Conclusion : Réverbérations cinétiques
Dans l’exploration cinétique de Lo Faunal, nous avons voyagé à travers la riche tapisserie des traditions folkloriques, découvrant des profondeurs cachées dans des pratiques familières. Grâce à nos efforts conjoints, la recherche a redéfini les limites du folklore cinétique, élargissant notre compréhension du rebond, des castagnettes et du «punteo». L’enquête sur le rebondissement a révélé son potentiel de transformation, catalysant de nouveaux états physiques, émotionnels et énergétiques. En considérant le rebond comme un axe transversal, elle a ouvert des portes à l’éthique inter-espèces et exploré le domaine de la faune dans le cadre de la dynamique folklorique. L’intimité des castagnettes s’est révélée être un terrain fertile pour l’innovation, car nous avons remis en question les techniques de jeu traditionnelles et découvert de nouvelles façons de s’engager avec cet instrument emblématique. Nous avons mis au jour des dimensions cachées grâce à la percussion, à la vibration et au frottement, enrichissant le discours folklorique de nouvelles perspectives.

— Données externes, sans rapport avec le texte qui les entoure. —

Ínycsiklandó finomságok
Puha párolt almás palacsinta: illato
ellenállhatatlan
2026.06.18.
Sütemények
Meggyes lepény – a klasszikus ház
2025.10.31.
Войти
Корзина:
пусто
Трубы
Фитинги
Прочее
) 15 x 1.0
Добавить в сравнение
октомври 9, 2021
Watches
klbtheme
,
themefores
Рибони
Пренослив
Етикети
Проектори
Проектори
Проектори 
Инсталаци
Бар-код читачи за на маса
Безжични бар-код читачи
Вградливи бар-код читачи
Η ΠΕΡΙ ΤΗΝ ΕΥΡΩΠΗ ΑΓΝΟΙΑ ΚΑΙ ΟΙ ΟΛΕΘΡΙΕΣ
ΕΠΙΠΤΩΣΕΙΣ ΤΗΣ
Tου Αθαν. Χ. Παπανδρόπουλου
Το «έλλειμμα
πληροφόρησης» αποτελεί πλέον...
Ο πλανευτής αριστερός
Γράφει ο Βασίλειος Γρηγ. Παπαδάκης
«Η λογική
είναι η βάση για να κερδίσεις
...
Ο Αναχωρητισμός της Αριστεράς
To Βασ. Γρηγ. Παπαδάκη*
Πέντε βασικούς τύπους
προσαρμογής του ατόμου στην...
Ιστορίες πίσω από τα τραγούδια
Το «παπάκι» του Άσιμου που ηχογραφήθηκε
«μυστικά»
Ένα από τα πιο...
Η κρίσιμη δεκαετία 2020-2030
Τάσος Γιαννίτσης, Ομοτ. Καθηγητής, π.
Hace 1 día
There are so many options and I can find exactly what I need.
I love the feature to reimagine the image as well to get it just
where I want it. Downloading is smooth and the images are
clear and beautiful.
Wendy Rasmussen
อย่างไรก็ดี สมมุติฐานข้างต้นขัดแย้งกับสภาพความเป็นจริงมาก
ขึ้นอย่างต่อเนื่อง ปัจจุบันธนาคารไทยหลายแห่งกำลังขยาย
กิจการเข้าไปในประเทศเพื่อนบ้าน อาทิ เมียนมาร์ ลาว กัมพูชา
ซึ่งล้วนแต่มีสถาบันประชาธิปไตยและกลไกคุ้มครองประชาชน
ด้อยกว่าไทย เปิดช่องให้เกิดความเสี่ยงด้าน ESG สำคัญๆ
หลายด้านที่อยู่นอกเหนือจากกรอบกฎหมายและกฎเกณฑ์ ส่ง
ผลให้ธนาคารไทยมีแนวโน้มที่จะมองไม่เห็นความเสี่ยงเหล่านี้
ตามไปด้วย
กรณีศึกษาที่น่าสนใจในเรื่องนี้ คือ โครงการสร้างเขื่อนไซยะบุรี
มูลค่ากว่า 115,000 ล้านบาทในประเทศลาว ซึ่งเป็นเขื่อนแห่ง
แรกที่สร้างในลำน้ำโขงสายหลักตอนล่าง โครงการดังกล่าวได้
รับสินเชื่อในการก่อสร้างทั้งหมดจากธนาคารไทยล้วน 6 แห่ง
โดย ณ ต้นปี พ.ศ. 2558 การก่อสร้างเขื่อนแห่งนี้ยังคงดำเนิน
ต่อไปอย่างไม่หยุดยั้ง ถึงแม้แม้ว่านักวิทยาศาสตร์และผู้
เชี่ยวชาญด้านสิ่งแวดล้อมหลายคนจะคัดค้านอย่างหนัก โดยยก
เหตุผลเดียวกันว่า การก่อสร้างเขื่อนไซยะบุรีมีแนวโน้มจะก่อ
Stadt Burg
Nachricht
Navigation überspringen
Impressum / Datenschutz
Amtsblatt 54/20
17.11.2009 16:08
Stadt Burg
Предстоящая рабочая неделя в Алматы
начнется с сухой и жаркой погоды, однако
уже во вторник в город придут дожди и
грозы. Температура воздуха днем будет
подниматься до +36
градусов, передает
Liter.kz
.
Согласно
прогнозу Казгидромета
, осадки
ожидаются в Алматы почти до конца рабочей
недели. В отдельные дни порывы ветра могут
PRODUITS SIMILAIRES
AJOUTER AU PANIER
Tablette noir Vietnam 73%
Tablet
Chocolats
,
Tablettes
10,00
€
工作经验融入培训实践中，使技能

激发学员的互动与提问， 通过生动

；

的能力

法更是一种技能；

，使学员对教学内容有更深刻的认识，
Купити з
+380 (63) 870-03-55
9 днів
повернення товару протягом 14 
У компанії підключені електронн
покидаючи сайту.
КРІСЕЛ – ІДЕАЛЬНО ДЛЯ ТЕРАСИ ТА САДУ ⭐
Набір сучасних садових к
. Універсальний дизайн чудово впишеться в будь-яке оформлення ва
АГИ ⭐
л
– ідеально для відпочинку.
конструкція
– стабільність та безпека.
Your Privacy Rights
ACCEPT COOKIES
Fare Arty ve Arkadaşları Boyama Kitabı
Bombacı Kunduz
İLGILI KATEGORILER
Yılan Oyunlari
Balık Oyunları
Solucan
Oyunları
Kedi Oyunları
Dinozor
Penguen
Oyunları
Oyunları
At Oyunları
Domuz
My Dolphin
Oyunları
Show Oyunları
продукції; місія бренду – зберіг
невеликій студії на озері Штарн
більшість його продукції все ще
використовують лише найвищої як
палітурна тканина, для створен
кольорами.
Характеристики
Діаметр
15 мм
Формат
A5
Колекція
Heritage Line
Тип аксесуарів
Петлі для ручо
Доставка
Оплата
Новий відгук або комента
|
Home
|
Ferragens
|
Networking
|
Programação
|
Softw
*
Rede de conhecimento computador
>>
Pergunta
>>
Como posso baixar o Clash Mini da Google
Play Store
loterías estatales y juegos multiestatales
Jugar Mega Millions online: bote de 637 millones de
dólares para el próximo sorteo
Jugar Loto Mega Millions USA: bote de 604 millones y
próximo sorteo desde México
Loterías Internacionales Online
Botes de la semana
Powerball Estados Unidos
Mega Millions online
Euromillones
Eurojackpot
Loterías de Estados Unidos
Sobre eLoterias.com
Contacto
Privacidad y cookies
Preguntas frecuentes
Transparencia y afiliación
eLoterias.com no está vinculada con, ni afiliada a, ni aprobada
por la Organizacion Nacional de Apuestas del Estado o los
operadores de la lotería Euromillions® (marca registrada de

Enfin, l’exploration du “punteo”, a révélé sa capacité unique à transcender les frontières culturelles et temporelles, en servant de pont entre diverses traditions folkloriques. En adoptant le «punteo”, comme un logiciel libre pour la danse, nous avons jeté les bases d’un voyage qui transcende les frontières culturelles et temporelles. Je conclus cette phase d’exploration en me rappelant que des rituels nous attendent. Le voyage au cœur des rituels folkloriques promet d’être une expérience transformatrice, où la tradition rencontre l’innovation et où le familier converge avec l’inconnu. Rejoignez-nous pour continuer à explorer la riche tapisserie du folklore cinétique, où les frontières entre l’humain et le non-humain, la logique et le chaos, se dissolvent et où de nouvelles possibilités émergent.